Extracted records:

# # # #

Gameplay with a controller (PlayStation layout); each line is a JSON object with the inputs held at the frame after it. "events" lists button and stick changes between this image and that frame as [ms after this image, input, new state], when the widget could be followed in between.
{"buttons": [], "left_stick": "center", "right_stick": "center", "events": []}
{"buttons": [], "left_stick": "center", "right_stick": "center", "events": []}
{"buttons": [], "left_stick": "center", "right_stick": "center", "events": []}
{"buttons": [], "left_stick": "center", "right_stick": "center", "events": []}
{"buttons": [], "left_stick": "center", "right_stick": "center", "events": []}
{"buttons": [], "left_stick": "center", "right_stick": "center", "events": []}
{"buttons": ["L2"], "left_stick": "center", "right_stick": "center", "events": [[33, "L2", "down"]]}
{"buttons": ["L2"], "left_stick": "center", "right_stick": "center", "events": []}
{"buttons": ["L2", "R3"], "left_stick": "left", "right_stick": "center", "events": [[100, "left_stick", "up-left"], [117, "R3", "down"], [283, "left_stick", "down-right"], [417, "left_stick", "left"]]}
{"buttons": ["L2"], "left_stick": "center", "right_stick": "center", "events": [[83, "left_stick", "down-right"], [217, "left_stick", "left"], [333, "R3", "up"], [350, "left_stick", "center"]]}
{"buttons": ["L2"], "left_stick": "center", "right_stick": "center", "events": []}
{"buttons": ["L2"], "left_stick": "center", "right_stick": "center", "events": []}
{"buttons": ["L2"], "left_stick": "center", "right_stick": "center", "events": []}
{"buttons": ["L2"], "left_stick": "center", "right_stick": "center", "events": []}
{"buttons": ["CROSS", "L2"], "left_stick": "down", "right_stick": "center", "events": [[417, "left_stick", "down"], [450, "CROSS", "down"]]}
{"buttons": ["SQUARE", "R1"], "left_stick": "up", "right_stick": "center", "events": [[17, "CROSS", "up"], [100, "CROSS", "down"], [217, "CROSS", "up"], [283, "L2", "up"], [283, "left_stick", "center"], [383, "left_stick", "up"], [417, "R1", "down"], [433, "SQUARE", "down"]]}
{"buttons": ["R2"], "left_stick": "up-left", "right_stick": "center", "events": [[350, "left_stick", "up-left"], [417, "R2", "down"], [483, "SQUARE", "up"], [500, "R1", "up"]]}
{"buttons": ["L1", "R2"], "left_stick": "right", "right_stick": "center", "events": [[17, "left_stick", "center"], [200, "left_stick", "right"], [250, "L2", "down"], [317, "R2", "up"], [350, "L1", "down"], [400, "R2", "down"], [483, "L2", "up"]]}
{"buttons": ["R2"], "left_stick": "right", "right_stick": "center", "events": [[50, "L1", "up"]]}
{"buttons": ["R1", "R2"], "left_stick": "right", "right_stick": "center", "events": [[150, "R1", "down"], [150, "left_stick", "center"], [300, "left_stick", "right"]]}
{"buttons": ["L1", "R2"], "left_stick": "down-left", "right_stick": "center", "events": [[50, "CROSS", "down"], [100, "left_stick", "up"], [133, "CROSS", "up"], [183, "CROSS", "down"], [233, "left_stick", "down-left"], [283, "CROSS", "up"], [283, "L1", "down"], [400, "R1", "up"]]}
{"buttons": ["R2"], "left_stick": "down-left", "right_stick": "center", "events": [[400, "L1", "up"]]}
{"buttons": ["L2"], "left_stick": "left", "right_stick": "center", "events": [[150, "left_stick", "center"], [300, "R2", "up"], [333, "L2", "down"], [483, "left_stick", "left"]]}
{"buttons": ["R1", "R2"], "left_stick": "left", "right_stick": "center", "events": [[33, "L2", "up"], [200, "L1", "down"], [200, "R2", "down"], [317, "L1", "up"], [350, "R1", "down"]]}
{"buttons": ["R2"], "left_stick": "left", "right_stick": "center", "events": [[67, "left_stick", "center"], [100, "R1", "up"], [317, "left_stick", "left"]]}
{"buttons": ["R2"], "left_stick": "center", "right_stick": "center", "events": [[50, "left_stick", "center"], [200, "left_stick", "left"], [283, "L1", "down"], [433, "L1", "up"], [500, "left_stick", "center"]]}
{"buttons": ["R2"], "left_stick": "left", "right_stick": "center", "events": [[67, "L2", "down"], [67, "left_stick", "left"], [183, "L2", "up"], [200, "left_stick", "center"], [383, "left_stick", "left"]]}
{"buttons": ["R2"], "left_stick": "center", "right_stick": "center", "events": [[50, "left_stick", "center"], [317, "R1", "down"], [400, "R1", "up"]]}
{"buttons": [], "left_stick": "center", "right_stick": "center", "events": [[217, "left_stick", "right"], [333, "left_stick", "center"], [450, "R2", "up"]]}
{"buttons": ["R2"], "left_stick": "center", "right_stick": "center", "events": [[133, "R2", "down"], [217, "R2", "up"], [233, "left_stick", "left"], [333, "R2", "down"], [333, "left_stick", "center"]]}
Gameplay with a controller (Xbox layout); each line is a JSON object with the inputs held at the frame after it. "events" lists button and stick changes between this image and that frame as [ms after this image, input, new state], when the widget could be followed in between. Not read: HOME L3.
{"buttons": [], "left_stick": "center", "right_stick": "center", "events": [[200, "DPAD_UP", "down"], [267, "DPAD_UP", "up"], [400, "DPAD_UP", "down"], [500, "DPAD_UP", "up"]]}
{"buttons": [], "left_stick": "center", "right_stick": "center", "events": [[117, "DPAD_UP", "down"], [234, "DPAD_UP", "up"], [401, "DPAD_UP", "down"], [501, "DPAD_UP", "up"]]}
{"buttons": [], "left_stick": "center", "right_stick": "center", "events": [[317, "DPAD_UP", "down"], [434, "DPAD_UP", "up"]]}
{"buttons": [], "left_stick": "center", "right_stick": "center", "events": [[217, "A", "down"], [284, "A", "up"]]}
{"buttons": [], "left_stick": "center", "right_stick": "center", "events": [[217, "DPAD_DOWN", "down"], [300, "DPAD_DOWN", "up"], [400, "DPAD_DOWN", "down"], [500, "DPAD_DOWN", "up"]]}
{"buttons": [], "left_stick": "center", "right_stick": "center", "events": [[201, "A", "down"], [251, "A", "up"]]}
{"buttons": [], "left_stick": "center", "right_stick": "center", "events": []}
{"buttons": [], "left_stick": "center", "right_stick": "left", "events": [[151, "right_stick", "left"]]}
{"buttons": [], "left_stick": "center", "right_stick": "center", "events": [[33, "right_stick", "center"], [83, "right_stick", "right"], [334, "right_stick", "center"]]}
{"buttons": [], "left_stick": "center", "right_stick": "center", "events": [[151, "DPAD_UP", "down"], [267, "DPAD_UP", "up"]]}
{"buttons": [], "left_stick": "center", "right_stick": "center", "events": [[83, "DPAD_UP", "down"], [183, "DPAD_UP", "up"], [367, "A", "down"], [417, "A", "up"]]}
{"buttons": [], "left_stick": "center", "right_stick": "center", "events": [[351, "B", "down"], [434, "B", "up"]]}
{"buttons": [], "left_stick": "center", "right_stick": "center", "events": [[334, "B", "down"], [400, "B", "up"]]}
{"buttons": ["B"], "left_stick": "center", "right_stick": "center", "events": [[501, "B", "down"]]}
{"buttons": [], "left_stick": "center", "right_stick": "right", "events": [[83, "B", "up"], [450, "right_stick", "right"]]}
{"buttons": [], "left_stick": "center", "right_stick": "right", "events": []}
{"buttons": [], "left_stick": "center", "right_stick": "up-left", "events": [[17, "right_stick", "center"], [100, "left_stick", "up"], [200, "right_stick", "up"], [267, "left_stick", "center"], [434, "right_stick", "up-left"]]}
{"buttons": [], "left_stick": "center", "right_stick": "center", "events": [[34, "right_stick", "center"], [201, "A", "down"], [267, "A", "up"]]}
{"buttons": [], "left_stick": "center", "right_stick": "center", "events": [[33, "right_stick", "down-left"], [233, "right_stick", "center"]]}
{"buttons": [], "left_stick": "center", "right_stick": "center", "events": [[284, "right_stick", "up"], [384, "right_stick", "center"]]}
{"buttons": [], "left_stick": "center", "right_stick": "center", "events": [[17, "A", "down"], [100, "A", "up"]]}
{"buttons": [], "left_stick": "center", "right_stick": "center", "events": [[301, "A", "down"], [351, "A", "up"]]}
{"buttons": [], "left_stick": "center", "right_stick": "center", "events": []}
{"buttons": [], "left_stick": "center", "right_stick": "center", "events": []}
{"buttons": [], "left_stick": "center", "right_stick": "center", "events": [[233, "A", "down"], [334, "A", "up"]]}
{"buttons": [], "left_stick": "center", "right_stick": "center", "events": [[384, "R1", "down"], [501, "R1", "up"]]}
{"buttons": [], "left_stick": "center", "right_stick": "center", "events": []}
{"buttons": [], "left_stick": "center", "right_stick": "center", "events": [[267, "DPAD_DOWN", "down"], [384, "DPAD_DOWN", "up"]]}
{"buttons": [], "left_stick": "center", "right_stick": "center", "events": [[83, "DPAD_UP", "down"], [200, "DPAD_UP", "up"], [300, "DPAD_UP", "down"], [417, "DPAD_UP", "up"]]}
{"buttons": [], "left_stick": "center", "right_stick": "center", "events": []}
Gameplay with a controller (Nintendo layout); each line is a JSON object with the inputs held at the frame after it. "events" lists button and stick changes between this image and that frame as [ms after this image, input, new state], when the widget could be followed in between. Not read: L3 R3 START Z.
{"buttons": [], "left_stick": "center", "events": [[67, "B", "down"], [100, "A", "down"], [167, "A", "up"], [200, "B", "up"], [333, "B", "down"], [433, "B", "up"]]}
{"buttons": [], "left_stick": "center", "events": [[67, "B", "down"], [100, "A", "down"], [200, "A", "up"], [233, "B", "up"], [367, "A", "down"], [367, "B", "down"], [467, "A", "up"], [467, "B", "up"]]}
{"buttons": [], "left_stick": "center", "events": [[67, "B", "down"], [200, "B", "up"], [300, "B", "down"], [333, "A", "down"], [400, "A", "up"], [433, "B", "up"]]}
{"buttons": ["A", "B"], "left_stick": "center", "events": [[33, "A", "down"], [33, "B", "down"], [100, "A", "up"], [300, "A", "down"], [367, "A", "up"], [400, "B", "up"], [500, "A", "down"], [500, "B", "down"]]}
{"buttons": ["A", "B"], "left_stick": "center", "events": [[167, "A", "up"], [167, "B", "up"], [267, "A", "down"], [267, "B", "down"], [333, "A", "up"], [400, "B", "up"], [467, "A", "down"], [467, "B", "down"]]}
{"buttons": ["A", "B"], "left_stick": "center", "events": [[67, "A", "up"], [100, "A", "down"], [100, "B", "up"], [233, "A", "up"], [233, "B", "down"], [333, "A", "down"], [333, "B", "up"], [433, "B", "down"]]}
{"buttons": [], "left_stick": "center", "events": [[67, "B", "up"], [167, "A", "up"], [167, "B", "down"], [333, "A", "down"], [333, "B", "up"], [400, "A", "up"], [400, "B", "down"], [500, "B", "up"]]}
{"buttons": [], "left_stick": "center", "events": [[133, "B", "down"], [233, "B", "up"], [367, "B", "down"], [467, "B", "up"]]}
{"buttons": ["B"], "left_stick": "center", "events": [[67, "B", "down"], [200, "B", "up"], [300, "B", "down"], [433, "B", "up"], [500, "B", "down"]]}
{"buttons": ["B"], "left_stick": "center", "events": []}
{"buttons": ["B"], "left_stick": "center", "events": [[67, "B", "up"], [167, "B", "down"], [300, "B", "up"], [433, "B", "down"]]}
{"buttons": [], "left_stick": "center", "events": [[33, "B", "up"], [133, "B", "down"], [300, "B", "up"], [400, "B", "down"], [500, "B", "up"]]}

# # # #

__What is being asked__
When the word "each" shows up in a line of the entries, report that line.

__Exercise output__
Gameplay with a controller (PlayStation layout); each line is a JSON object with the inputs held at the frame after it. "events" lists button and stick changes between this image and that frame as [ms after this image, input, new state], when the widget could be followed in between.
Gameplay with a controller (Xbox layout); each line is a JSON object with the inputs held at the frame after it. "events" lists button and stick changes between this image and that frame as [ms after this image, input, new state], when the widget could be followed in between. Not read: HOME L3.
Gameplay with a controller (Nintendo layout); each line is a JSON object with the inputs held at the frame after it. "events" lists button and stick changes between this image and that frame as [ms after this image, input, new state], when the widget could be followed in between. Not read: L3 R3 START Z.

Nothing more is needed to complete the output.